Material for the task:
※

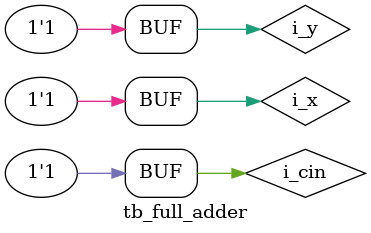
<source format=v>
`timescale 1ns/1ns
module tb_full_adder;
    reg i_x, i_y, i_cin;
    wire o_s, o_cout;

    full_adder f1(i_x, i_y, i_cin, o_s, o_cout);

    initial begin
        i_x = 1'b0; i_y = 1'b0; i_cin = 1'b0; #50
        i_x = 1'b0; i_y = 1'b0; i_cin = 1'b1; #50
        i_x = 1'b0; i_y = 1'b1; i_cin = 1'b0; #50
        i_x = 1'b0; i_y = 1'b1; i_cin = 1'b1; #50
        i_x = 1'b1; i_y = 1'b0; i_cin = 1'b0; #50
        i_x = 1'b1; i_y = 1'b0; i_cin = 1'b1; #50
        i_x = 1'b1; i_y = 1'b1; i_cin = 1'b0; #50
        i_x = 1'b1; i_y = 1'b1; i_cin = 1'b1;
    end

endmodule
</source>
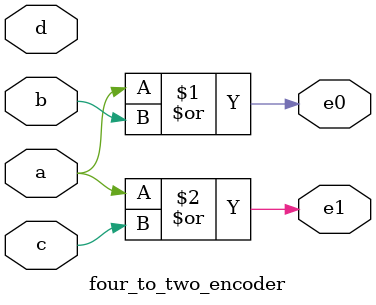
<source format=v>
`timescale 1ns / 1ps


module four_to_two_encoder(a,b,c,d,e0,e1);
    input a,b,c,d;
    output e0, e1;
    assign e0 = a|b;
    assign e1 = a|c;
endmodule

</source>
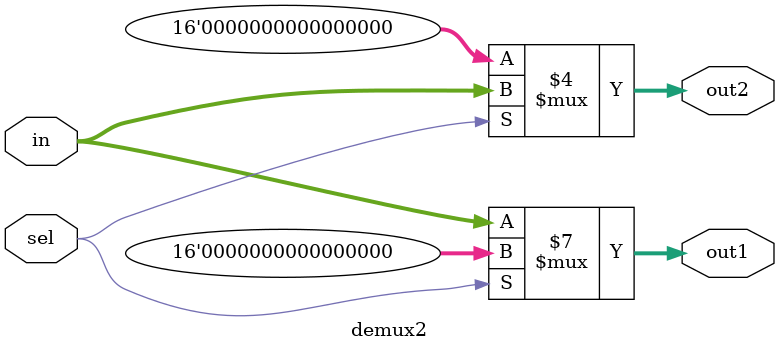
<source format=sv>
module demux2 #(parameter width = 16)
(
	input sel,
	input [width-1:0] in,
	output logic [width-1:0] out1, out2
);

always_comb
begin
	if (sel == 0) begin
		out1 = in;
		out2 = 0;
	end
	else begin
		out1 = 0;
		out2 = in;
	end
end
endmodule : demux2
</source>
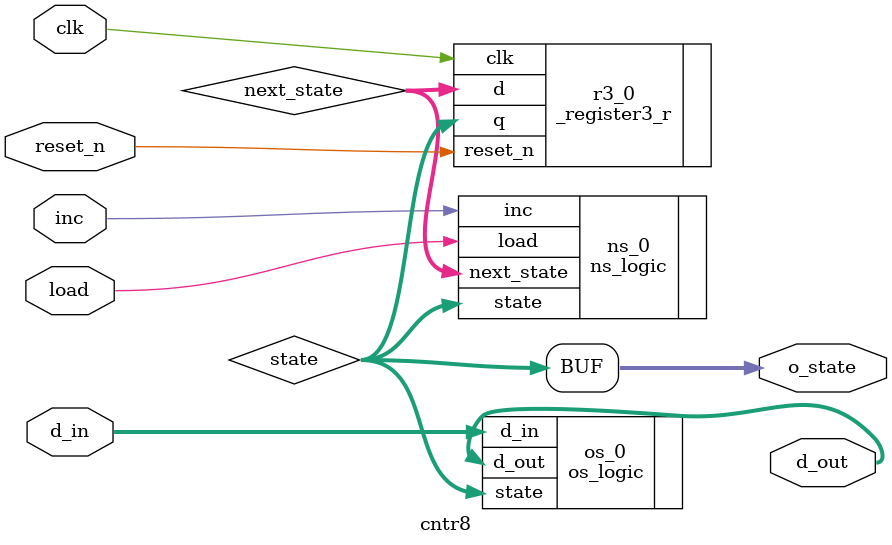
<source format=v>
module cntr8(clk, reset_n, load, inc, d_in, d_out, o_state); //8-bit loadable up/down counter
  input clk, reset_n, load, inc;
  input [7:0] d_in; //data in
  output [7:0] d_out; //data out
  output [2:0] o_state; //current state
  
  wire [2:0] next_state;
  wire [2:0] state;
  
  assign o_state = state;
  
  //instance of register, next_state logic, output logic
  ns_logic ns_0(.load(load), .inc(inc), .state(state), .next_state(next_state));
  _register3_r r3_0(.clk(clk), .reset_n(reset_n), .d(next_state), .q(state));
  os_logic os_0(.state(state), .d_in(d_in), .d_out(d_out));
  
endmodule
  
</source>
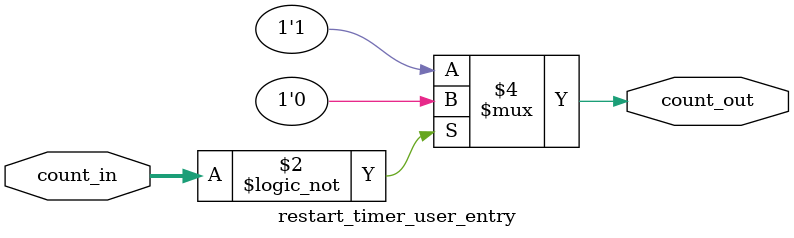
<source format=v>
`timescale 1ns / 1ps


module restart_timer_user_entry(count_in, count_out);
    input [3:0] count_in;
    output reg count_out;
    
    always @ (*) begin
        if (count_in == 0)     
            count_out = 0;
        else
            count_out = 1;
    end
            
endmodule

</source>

※

Problem:
Lines holding the word "begin" in the entries above are the ones to pull out. Copy them all.

Solution for this problem:
    initial begin
begin
	if (sel == 0) begin
	else begin
    always @ (*) begin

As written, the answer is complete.